#### ACTION ITEM
Leaving the pictures aside, repeat every line below exactly.

[Dataset excerpts]
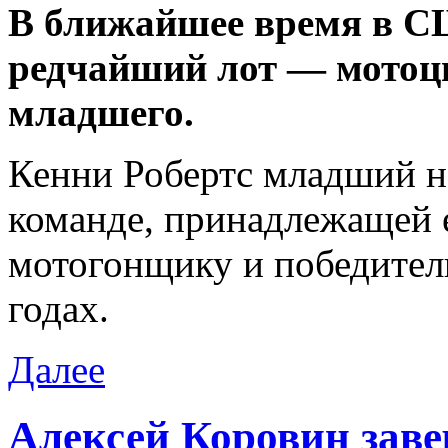
В ближайшее время в СШ
редчайший лот — мотоц
младшего.
Кенни Робертс младший н
команде, принадлежащей е
мотогонщику и победител
годах.
Далее
Алексей Коровин зав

#### SOLUTION TO THIS EXERCISE
В ближайшее время в СШ
редчайший лот — мотоц
младшего.
Кенни Робертс младший н
команде, принадлежащей е
мотогонщику и победител
годах.
Далее
Алексей Коровин зав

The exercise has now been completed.